Se as distâncias foram rompidas, e o tempo quase acabou, muita intimidade aumentou a dose de intolerância e incivilidade. O próprio Freud apontara o “narcisismo das pequenas diferenças”. E na esteira de Schopenhauer, usou ainda a metáfora do porco-espinho: na carência, os seres se aproximam, porém, muito perto, se espetam. E o buraco e a falta que os humanos sentem —mais ainda nesta era de incertezas agudas —os levam à procura de uma sutura: as redes sociais, e todas as telas, se somam aos tóxicos que vendem o adiamento do sofrimento.
“Precisamos de contatos menos abrasivos, um pouco mais de distância entre o eixo e a roda. Quando estão juntos demais, perdem o espírito lúdico. Não se brinca mais” — comenta Marshall McLuhan. Ele, porém, não viveu a tempo de conhecer os efeitos da ascensão de Donald Trump ou Jair Bolsonaro. Mal previu que no Brasil até humorista seria linchado em redes sociais. Porém, a evocação do lúdico é estratégica no atual cenário, onde a ternura não vem calibrando a dureza. O desmanche da polarização e do radicalismo, deixando de corresponder aos que se aproveitam do jogo, é das tarefas políticas mais importantes do momento.
O “New York Times” citou pesquisa científica: desde a Guerra Civil americana não se verifica tanta divisão e polarização nos Estados Unidos. Aqui no Brasil, nem precisa sondar: há nível inusitado de radicalismo nas discussões. A política tem razões que a razão desconhece, mas também serve para expressão de ressentimento e intolerância oriundas de fontes subjetivas. Porém, a própria realidade carrega conflitos e contradições que opõem os sujeitos numa arena pronta para embates extremos. Até porque líderes escolhidos são afunilados em polos opostos da obtusidade ideológica. Na aldeia global, o meio que junta todos é a mensagem para se desentender. E ofuscar o assunto real.

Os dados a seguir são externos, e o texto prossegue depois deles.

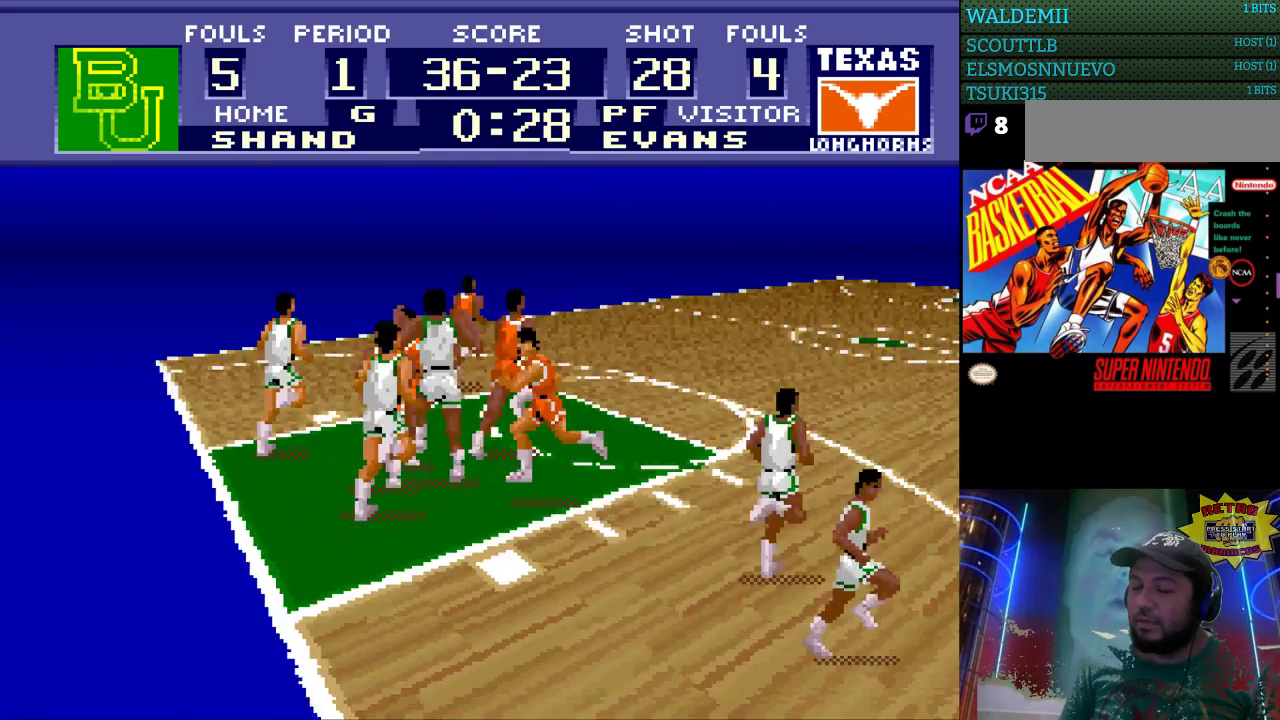
{"buttons": [], "events": []}
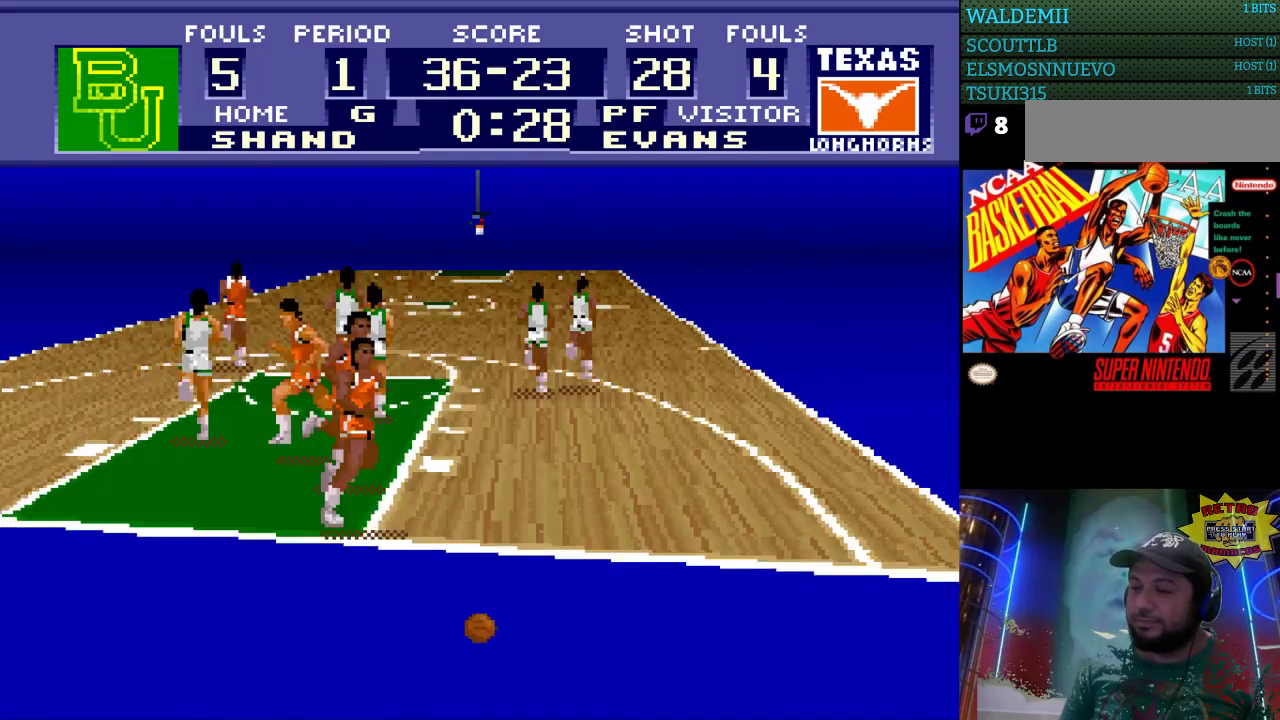
{"buttons": [], "events": []}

Desse jeito, há inaudito ataque ao pensamento. A crise econômica não computa nos seus estragos a deterioração moral e psicológica da nação. A mente primitiva passa a pautar o tom e se infiltra até no debate entre economistas. Perturbações do pensamento econômico — oprimido entre a adesão a escolas ortodoxas e assombrações de um passado estereotipado —dificultam tomada de posições mais inteligentes e oportunas, que seriam aptas a ajudar a destravar o crescimento. A austeridade também ataca o pensar, e confirma ser a economia uma ciência realmente triste.
Por fim, ganha “likes” o discurso de que não há mais esperança de que o futuro possa trazer respostas aos impasses do presente. A mentalidade pessimista — ou será realista? — põe na agenda questão assustadora: há realmente progresso humano, além da ciência e da tecnologia? Enfim, melhor pensar que podemos encontrar a paz, se possível for esquecer a paz que no céu sempre buscamos.